- **Activity**: Please reproduce, exactly and with nothing added, the lines of the material below that run from the one containing "行动清单：这个周五就可以开始" to the end.

- **Records to use**:
== Segment start ==

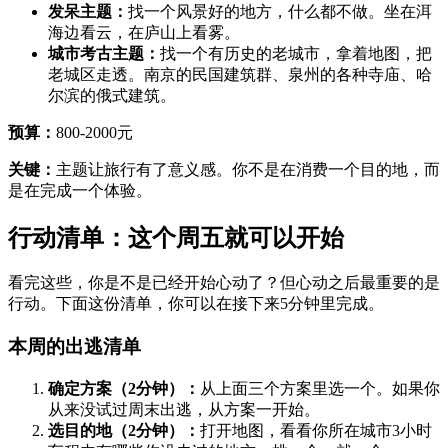
发呆主题：
找一个风景好的地方，什么都不做。坐在洱
海边看云，在庐山上看雾。
城市考古主题：
找一个有历史的老城市，拿着地图，把
老城区走透。南京的民国建筑群、泉州的各种寺庙、哈
尔滨的俄式建筑。
预算：
800-2000元
关键：
主题让旅行有了意义感。你不是在消费一个目的地，而
是在完成一个体验。
行动清单：这个周五就可以开始
看完这些，你是不是已经开始心动了？但心动之后最重要的是
行动。下面这份清单，你可以在接下来5分钟里完成。
本周的出逃清单
确定方案（2分钟）：
从上面三个方案里选一个。如果你
从来没试过周末出逃，从方案一开始。
选目的地（2分钟）：
打开地图，看看你所在城市3小时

== Segment end ==

- **Solved problem**:
行动清单：这个周五就可以开始
看完这些，你是不是已经开始心动了？但心动之后最重要的是
行动。下面这份清单，你可以在接下来5分钟里完成。
本周的出逃清单
确定方案（2分钟）：
从上面三个方案里选一个。如果你
从来没试过周末出逃，从方案一开始。
选目的地（2分钟）：
打开地图，看看你所在城市3小时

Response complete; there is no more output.